Can still be done from multiple cpus.

Add some ndelay() or udelay() before to simulate fact that current cpu
could be interrupted by an NMI handler (perf for example)... or hard IRQ
handler...

Then make sure your tests involve 16 concurrent cpus dealing with one
udp socket...

> }
> 
> which is even more lazy in reclaiming but should never underestimate the
> needed forward allocation, and under pressure should eventually free the
> needed memory.


If this code is rarely used, why don't you simply use a real spinlock,
so that we do not have to worry about all this ?

A spinlock  acquisition/release is a _single_ locked operation.
Faster than the 3 atomic you got in last version.
spinlock code (ticket or MCS) avoids starvation.

Then, you can safely update multiple fields in the socket.

And you get nice lockdep support as a bonus.

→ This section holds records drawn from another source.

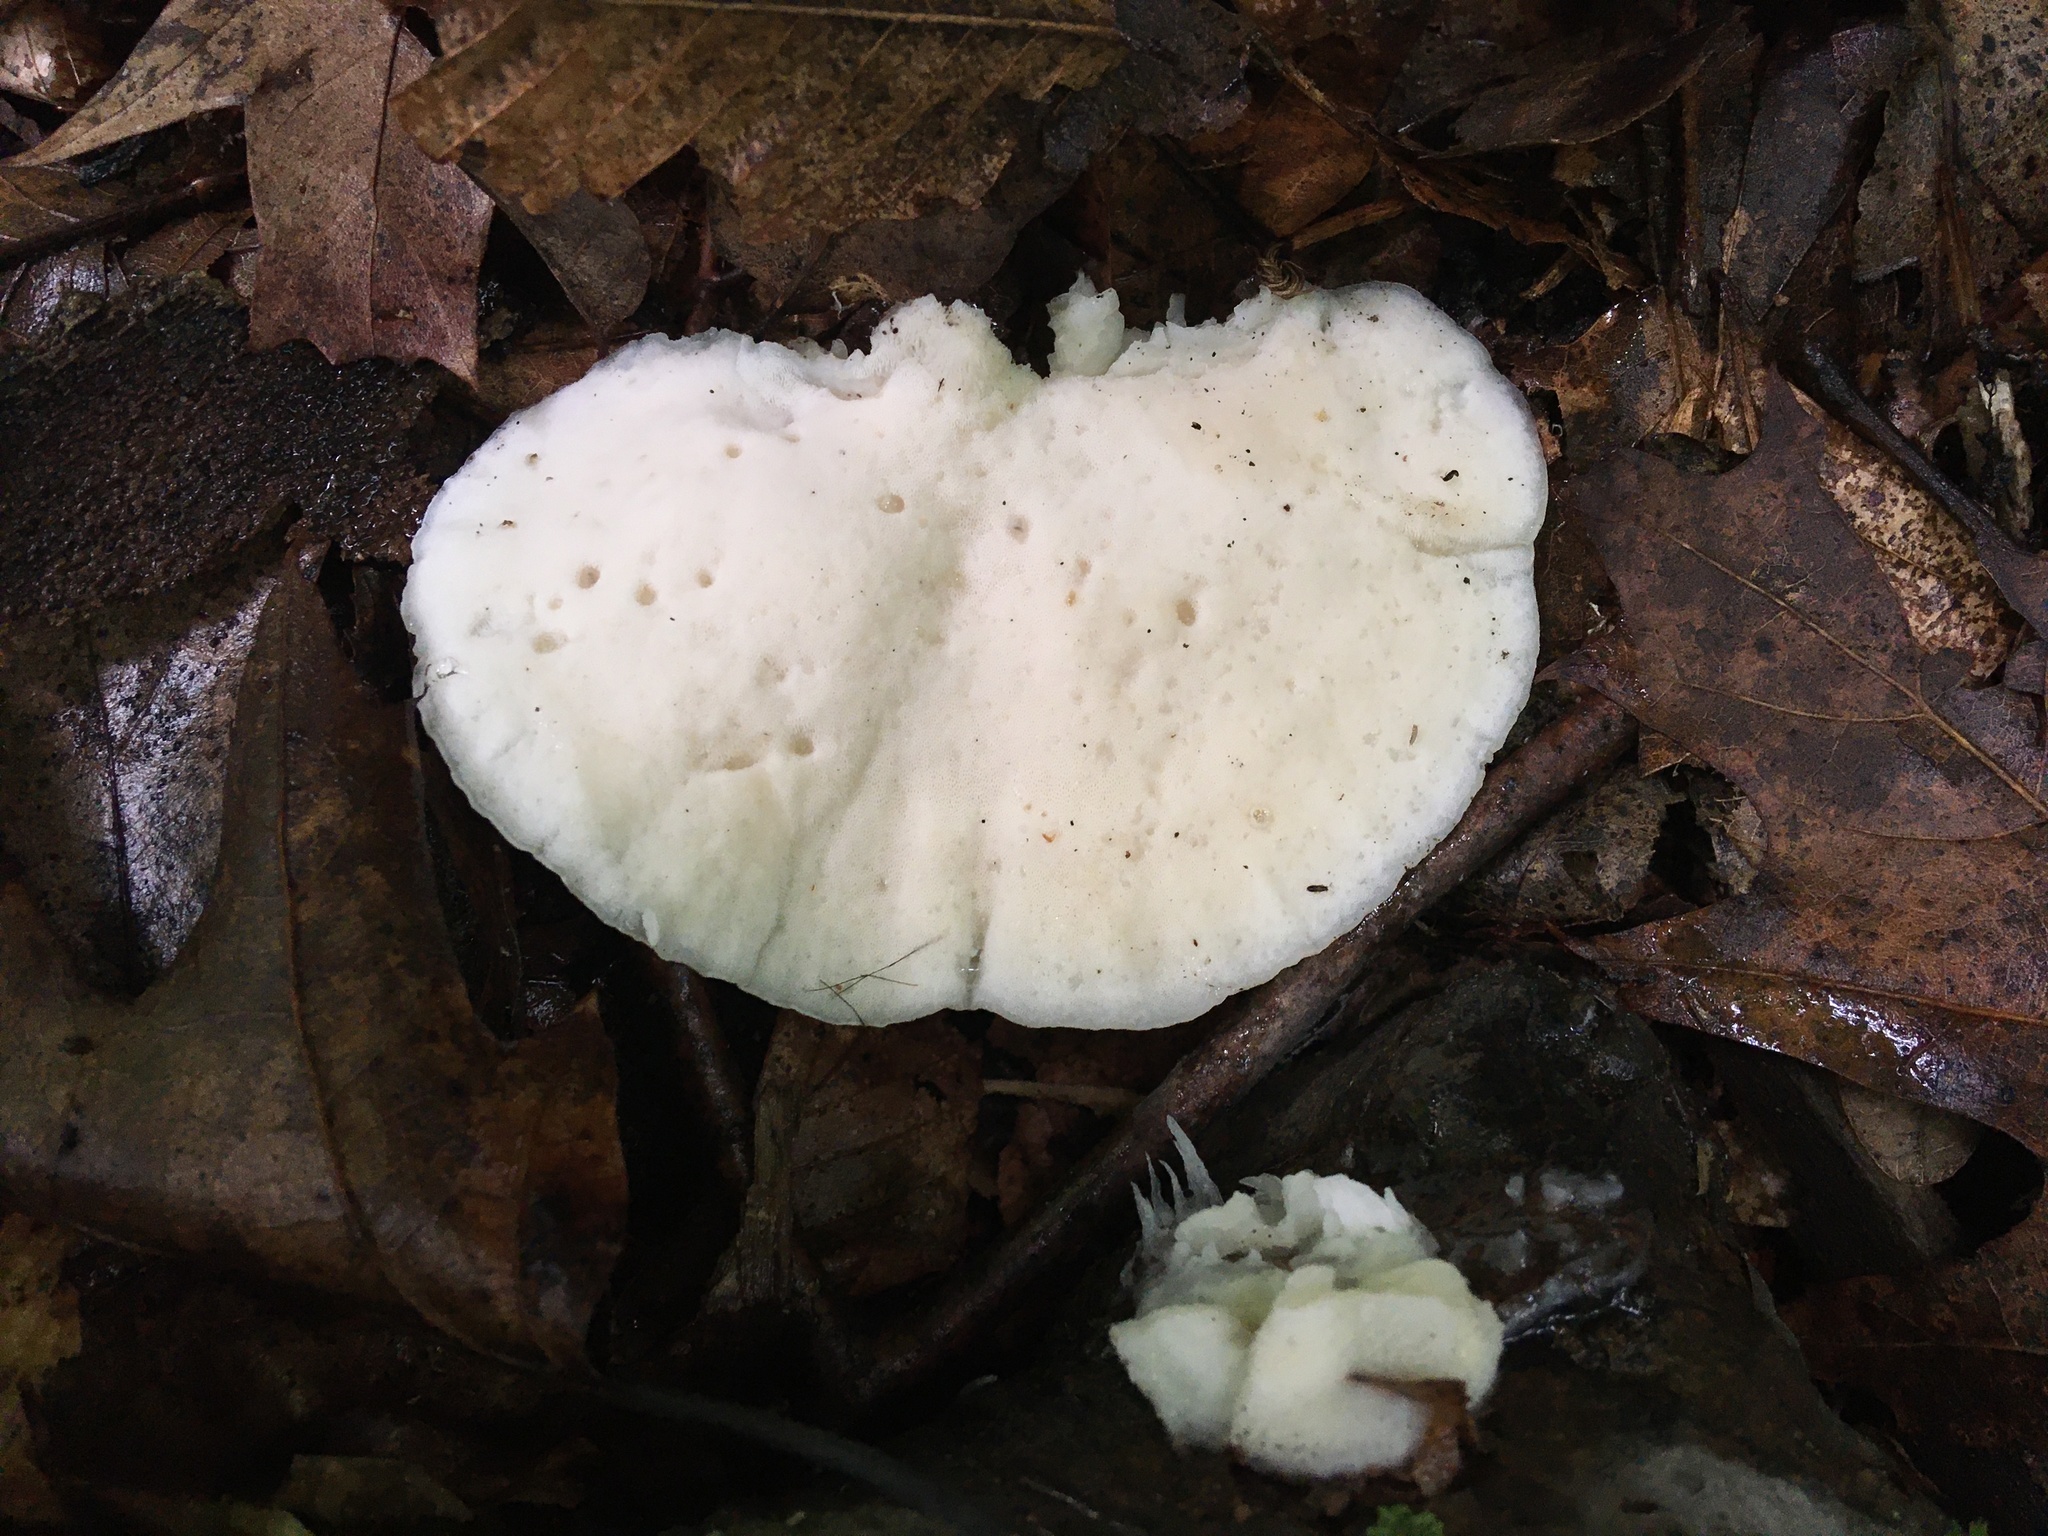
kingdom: Fungi
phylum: Basidiomycota
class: Agaricomycetes
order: Polyporales
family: Incrustoporiaceae
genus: Tyromyces
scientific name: Tyromyces chioneus
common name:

cmpxchg() is fine when a single field need an exclusion. But there you
have multiple fields to update at once :

sk_memory_allocated_add() and sk_memory_allocated_sub() can work using 
atomic_long_add_return() and atomic_long_sub() because their caller owns
the socket lock and can safely update sk->sk_forward_alloc without
additional locking, but UDP wont have this luxury after your patches.